I have had a client ask for some results in degrees German hardness and we work in mg/L and I have been having some trouble finding all the conversions.

what I have is the following:

Our report for will be issued in mg/L, to convert this to dH the follwoing factors apply:
Ca dH = [Ca mg/L] / 7.118 
Mg dH = [Mg mg/L] / 4.317
Alkalinity dH = Alkalinity as CaCO3 mg/L / 17.848 *- I am not sure about this one.*
Hardness dH = Hardness as CaCO3 mg/L / 17.848

We calculate hardness using the following forula:
Hardness as CaCO3 mg/L = 2.497*[Ca mg/L] + 4.118*[Mg mg/L]

So by applying the above factors and doing some internet searching I have come up with the following:

Residual alkalinity dH = Alkalinity dH - Ca dH / 3.5 - Mg dH / 7
Residual alkalinity mg/L = Alkalinity mg/L - Ca mg/L / 1.4 - Mg mg/L / 1.77

I have plugged in a real sample and come up with the following numbers, do they seem right?

ppm	divide by	dH
Ca	32	7.118	4.50
Mg	7.6	4.33	1.76
Alkalinity	110	17.848	6.16
Hardness	111.20	17.848	6.23

RA	82.70 4.63

sorry for the loss of formatting on the table at the end, how do I make it look pretty.


----------



## jonocarroll (3/4/09)

Does this help? Unit coversion can also be found here.

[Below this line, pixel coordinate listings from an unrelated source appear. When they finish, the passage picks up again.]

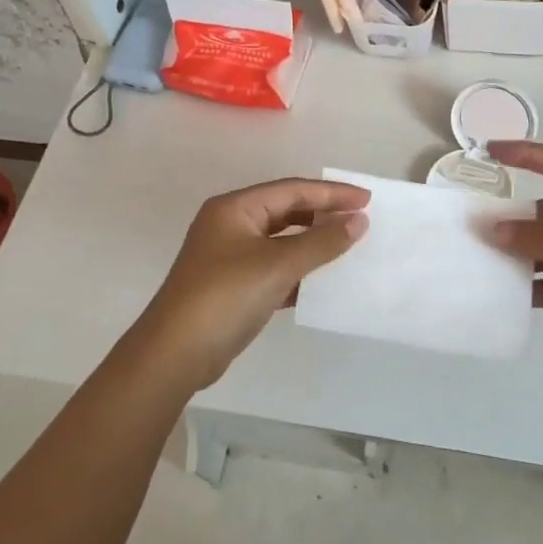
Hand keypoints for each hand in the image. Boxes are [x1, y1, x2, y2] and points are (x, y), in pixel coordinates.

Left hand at [136, 177, 369, 388]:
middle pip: (286, 211)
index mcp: (235, 208)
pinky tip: (323, 282)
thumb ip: (321, 242)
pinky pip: (274, 268)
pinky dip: (299, 271)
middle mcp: (230, 225)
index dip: (331, 193)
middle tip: (360, 220)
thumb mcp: (278, 265)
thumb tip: (358, 221)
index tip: (366, 200)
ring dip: (313, 243)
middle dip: (323, 215)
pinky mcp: (234, 286)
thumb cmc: (226, 296)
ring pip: (281, 241)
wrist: (175, 354)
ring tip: (348, 246)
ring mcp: (230, 257)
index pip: (292, 190)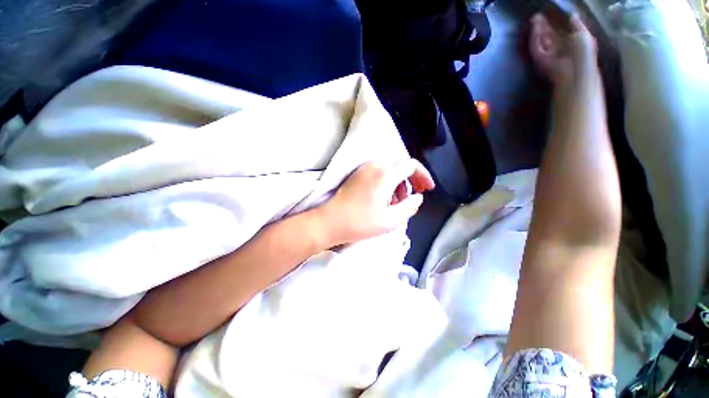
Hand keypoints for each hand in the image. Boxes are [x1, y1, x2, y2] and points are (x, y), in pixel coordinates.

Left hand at [314, 159, 434, 245]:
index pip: (411, 165)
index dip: (423, 175)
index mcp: (385, 175)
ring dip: (399, 181)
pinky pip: (378, 171)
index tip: (428, 189)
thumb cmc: (360, 223)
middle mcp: (374, 166)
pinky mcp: (356, 174)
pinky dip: (387, 181)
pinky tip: (385, 197)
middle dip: (412, 179)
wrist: (329, 222)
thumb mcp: (390, 220)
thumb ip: (409, 207)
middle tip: (415, 195)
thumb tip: (418, 197)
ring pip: (389, 168)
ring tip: (398, 201)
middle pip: (401, 165)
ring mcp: (363, 168)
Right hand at [529, 13, 596, 83]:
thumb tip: (572, 15)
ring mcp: (547, 54)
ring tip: (535, 17)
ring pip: (540, 39)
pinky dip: (534, 35)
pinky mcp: (538, 59)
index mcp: (569, 44)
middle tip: (540, 15)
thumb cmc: (584, 54)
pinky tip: (534, 26)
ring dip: (538, 29)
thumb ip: (578, 25)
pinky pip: (534, 46)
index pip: (560, 32)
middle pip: (549, 35)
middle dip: (545, 25)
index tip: (552, 13)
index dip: (556, 23)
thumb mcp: (585, 35)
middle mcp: (557, 49)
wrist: (574, 71)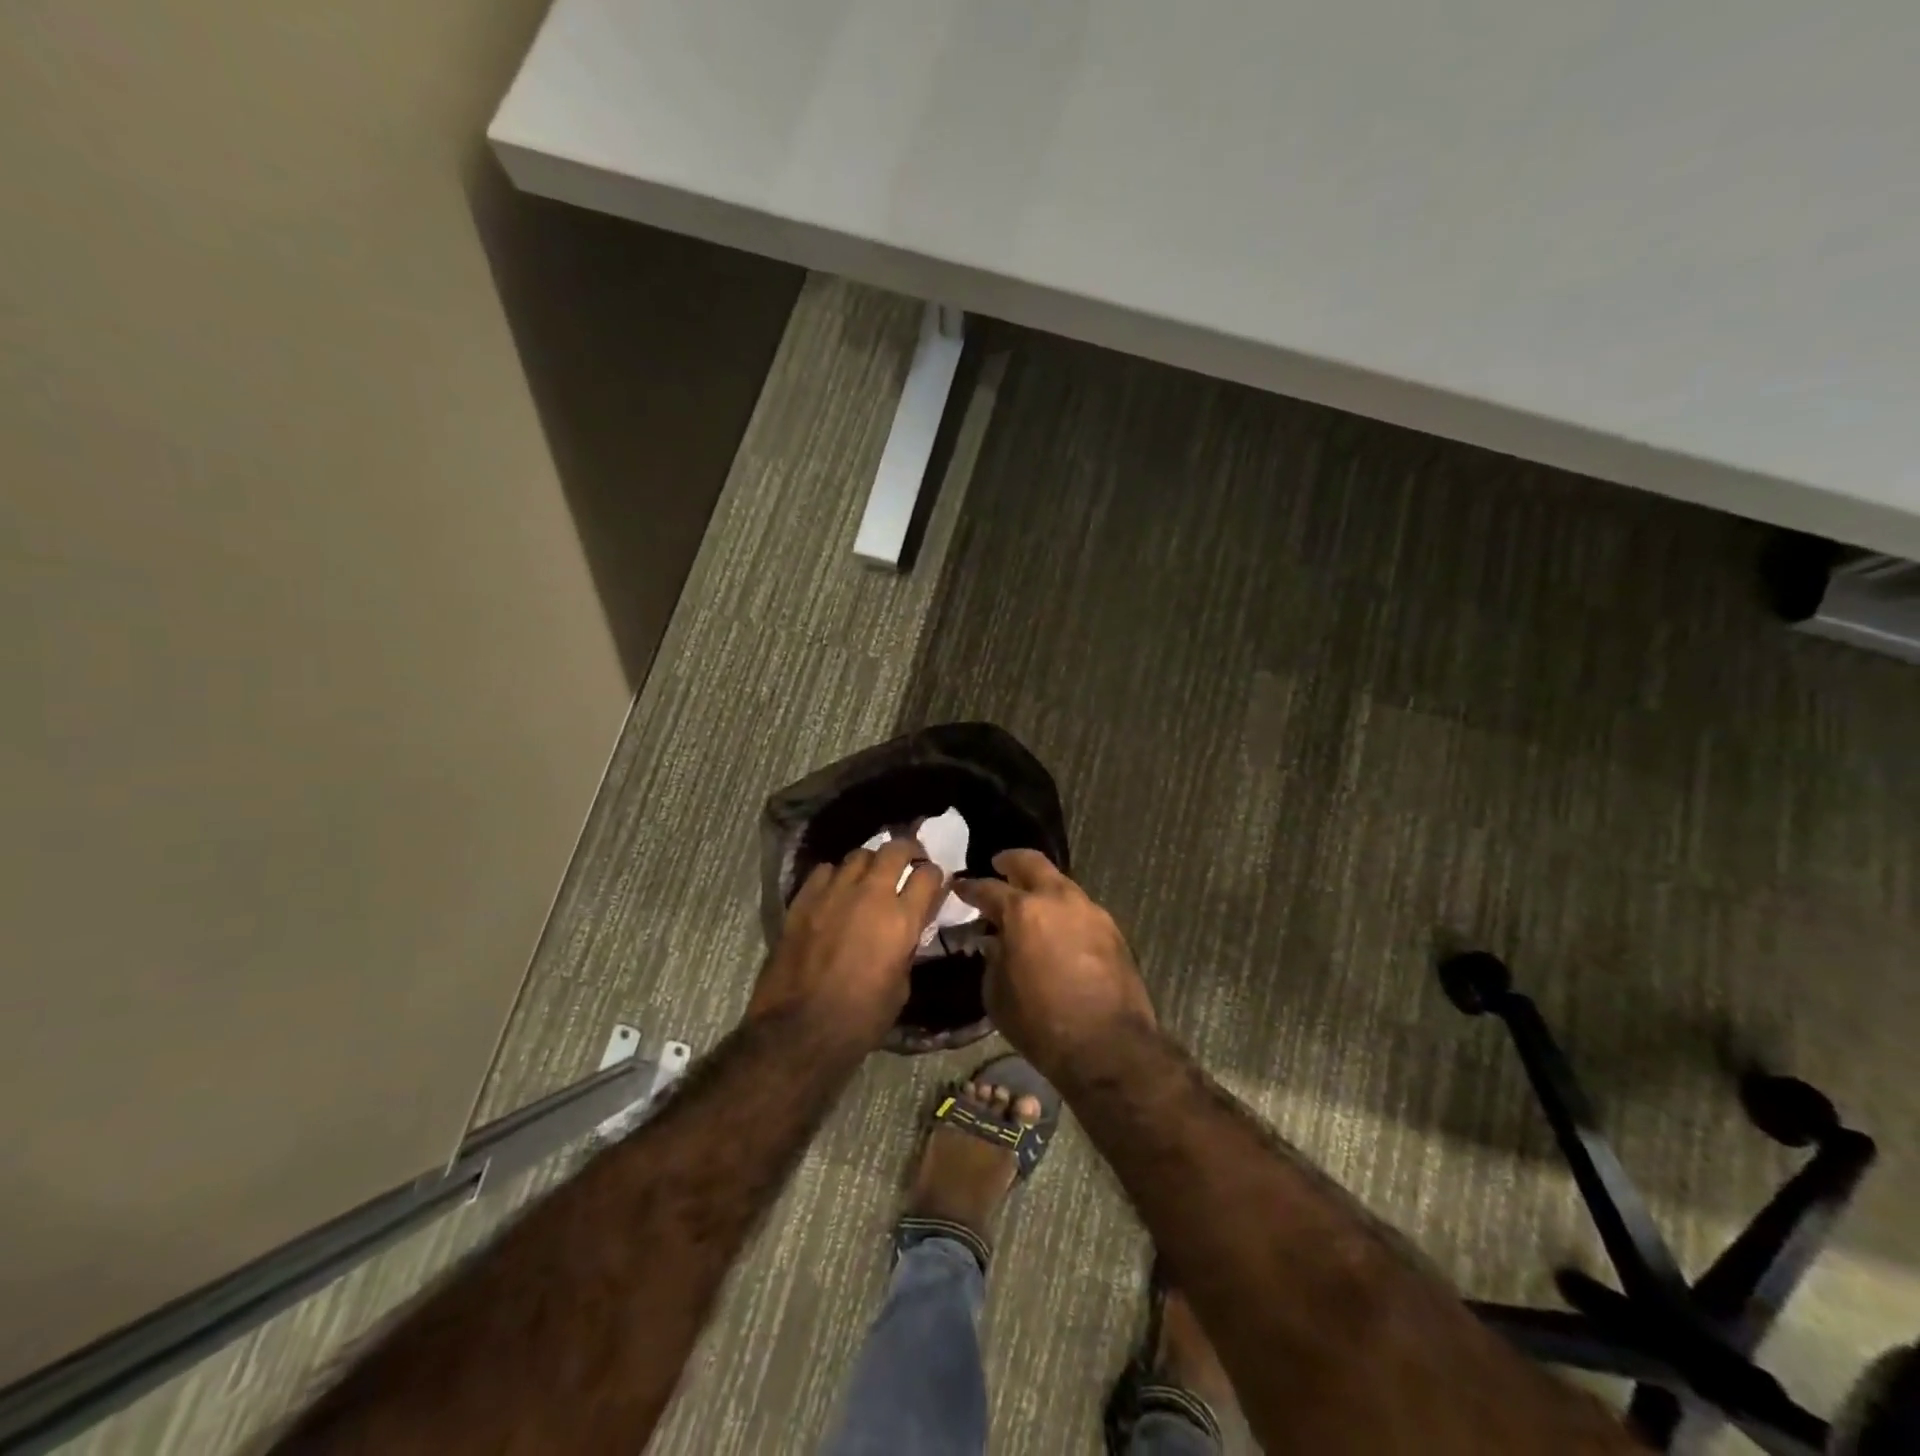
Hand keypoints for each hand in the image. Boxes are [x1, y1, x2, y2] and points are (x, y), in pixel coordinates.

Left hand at [749, 837, 945, 1049]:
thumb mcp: (901, 986)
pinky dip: (836, 875)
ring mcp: (834, 892)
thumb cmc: (860, 1018)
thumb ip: (907, 947)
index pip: (928, 875)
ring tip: (870, 876)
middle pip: (895, 849)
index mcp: (901, 918)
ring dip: (871, 863)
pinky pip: (825, 870)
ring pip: (859, 854)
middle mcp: (870, 894)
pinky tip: (836, 891)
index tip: (933, 883)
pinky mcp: (804, 899)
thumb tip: (908, 929)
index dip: (934, 876)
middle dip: (908, 851)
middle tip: (908, 862)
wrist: (799, 1029)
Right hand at [953, 850, 1155, 1081]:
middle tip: (999, 865)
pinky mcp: (1112, 929)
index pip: (988, 888)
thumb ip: (993, 959)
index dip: (970, 888)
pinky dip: (1064, 910)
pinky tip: (1058, 929)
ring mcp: (1089, 910)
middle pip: (1031, 862)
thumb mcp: (997, 996)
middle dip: (1011, 861)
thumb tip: (995, 943)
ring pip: (1061, 883)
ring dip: (1042, 887)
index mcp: (1022, 911)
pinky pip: (1081, 908)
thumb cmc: (1041, 1023)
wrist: (1107, 1046)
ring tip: (1031, 903)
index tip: (960, 887)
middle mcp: (1057, 899)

Note that I didn't quote the whole post just to reply to it, people??? That's next in line for getting on my nerves


----------



## Adamt (3/4/09)

Your calculations look right, I think!

:icon_offtopic: 



QuantumBrewer said:


> Does this help? Unit coversion can also be found here.
> 
> Note that I didn't quote the whole post just to reply to it, people??? That's next in line for getting on my nerves



+1


----------